MOSCOW, November 12 (RAPSI) – The General Court of the European Union annulled an earlier decision by the European Commission finding that a series of extension agreements between the Hungarian state and gas giant MOL constituted state aid, the court announced Tuesday.
According to the statement, MOL sought an extension in September 2005 of mining rights for twelve hydrocarbon fields that it had already gained authorization for, but where extraction had not yet begun. MOL and the Hungarian authorities signed an extension agreement in 2005 extending the deadlines for extraction and imposing extension fees ranging between 12.24 and 12.6%. The parties further extended the application of these fees to all of the fields that MOL had already begun exploiting under the authorization.

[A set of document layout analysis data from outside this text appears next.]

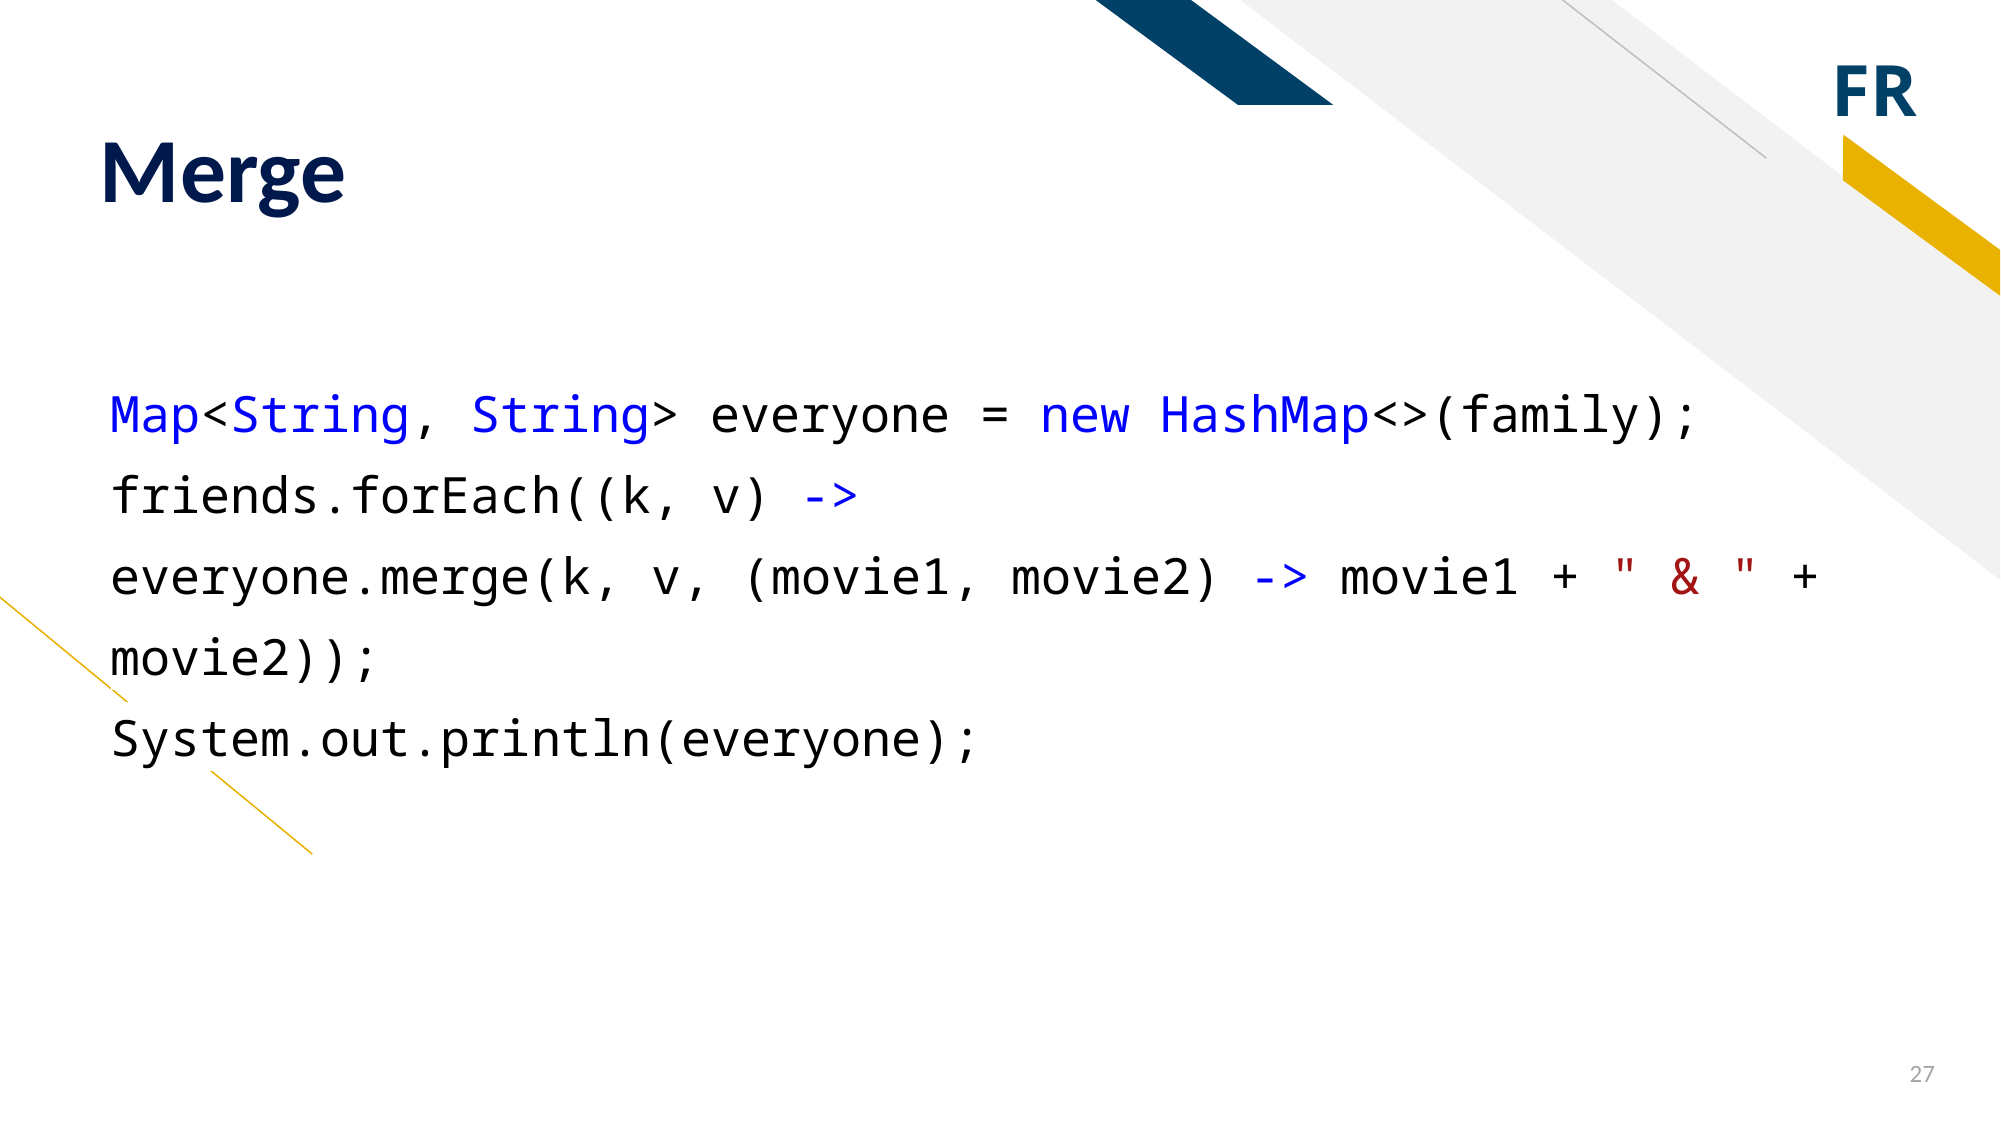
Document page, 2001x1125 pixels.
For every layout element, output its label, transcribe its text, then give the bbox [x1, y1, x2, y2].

slide_number 27 [1828, 1042, 1950, 1103]
list Map<String, String> everyone = new HashMap<>(family); friends.forEach((k, v) -> everyone.merge(k, v, (movie1, movie2) -> movie1 + " & " + movie2)); System.out.println(everyone); [95, 353, 1967, 772]
title Merge [85, 34, 1453, 223]
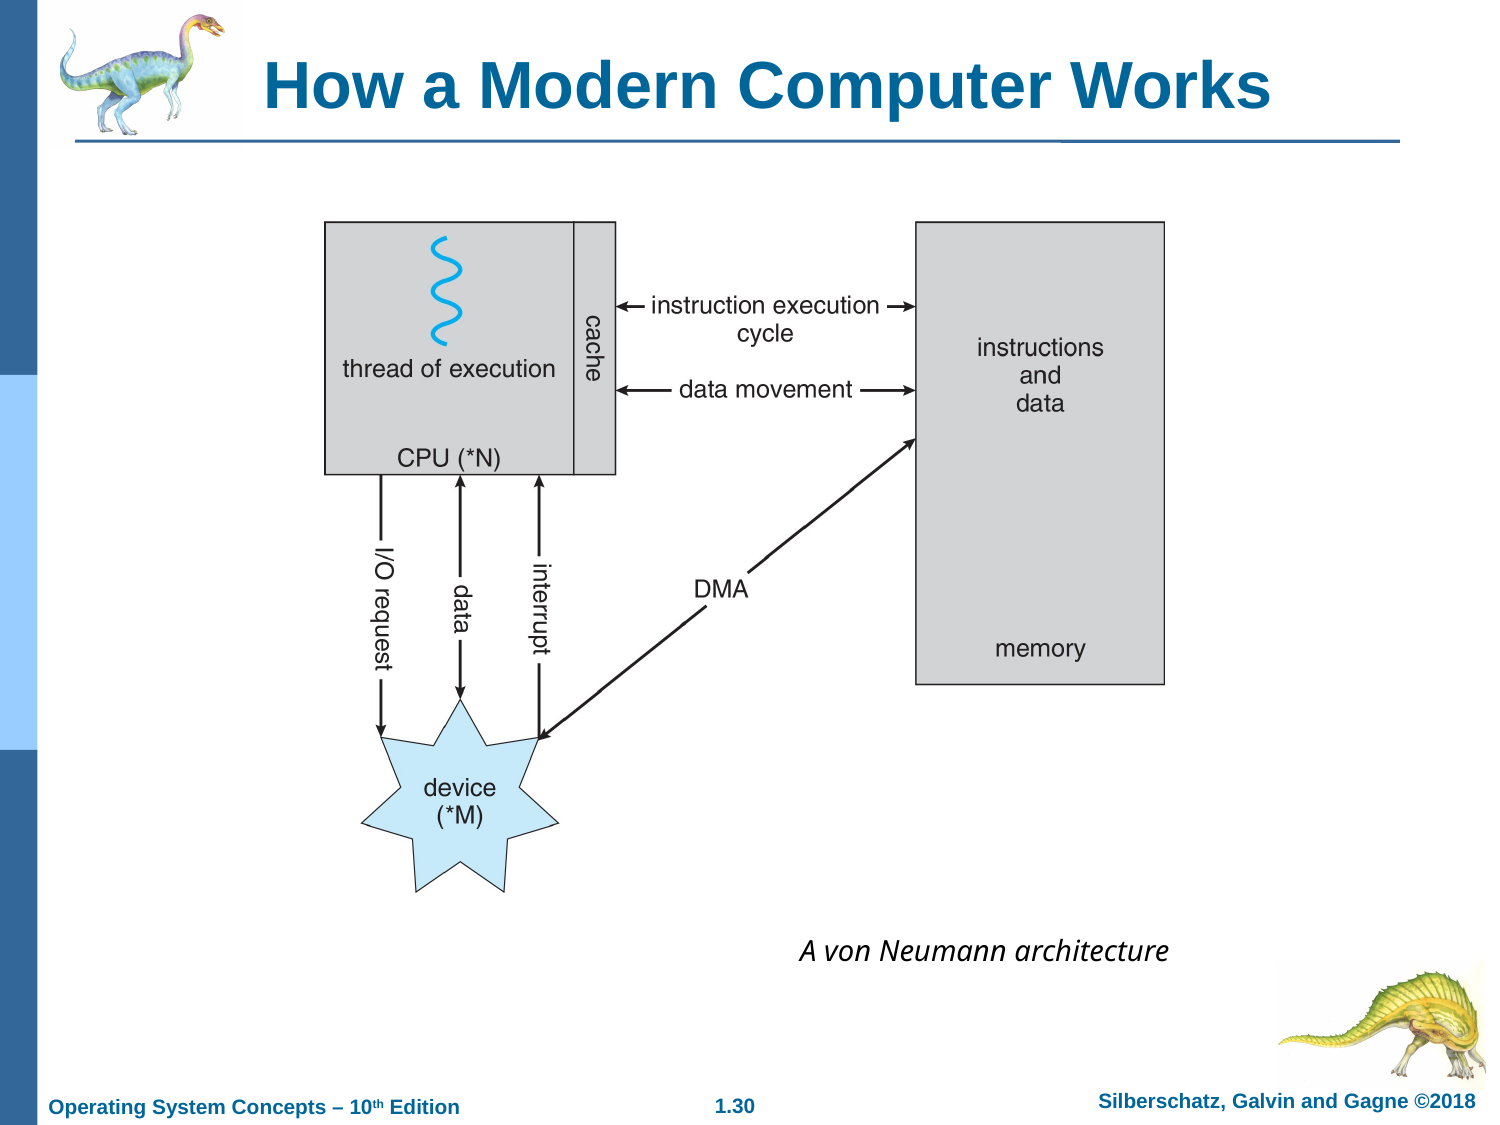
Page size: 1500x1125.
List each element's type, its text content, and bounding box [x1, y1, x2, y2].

picture [1275, 959, 1486, 1090]
title How a Modern Computer Works [137, 34, 1401, 130]
picture [324, 221, 1166, 893]
text_box A von Neumann architecture [785, 924, 1257, 975]
picture [46, 0, 243, 149]
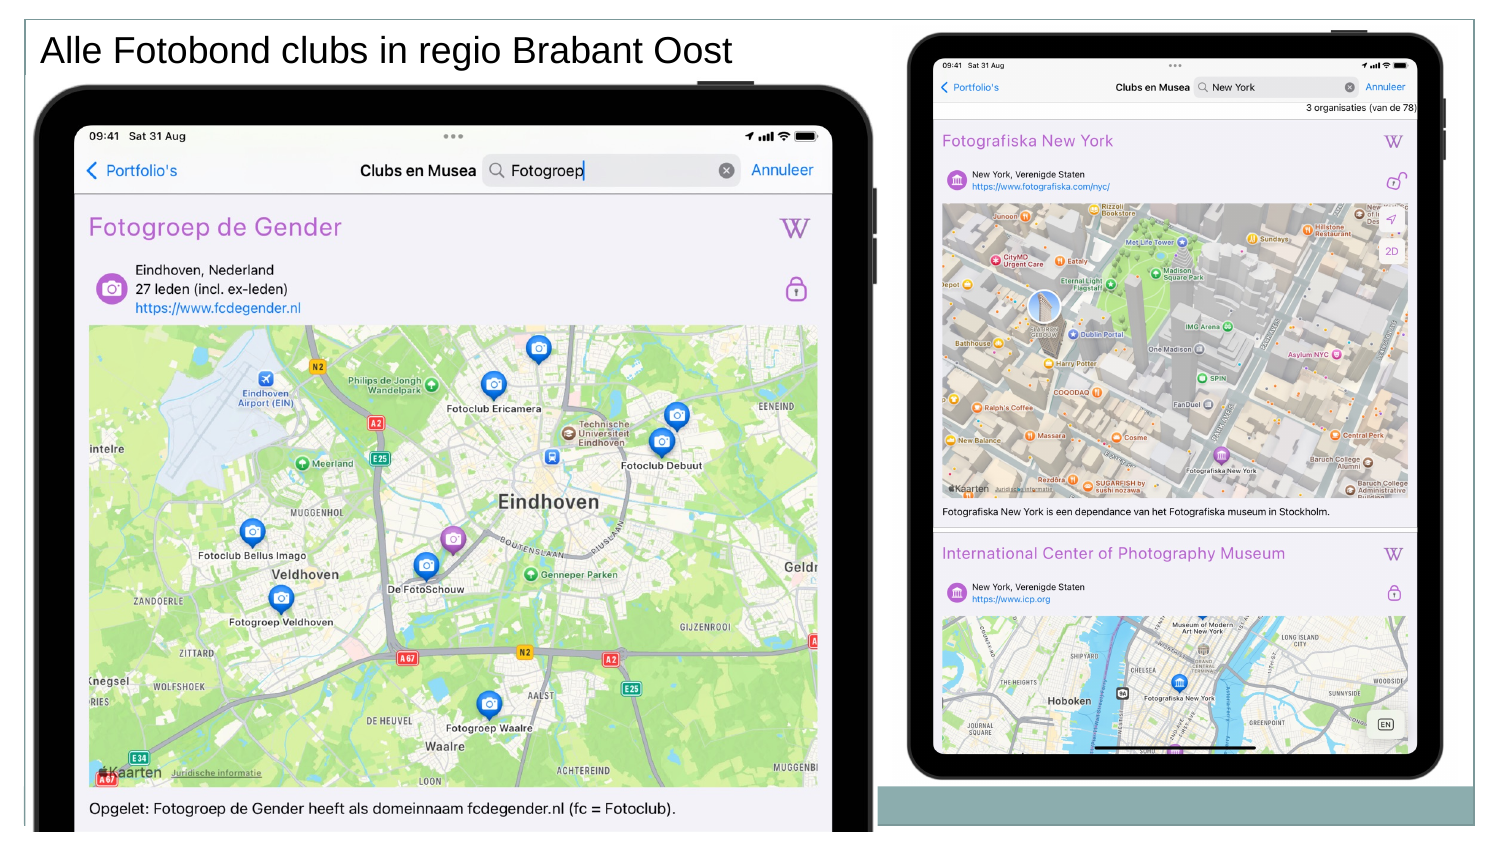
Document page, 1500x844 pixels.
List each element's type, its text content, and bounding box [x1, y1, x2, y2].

Hungary’s Mining Act stipulates that companies with authorization must pay our a mining fee for the extraction of oil and gas. The fee had been set at about 12% in principal, but was increased to 20% in principal in January 2008.
In June 2010, the European Commission held that the 2005 agreement, when considered next to the fee increase, “constituted State aid that was incompatible with the common market.” Accordingly, the Commission decided that Hungary should recover approximately EUR 103.2 from MOL, accounting for aid deemed to have been lost between 2008 and 2009.
According to the GCEU statement, the court found that, “Since the criteria laid down by the Mining Act for the conclusion of an extension agreement are objective and applicable to any potentially interested operator which fulfills those criteria, the conclusion of the 2005 agreement on the basis of that act did not [favor] MOL in relation to its competitors.”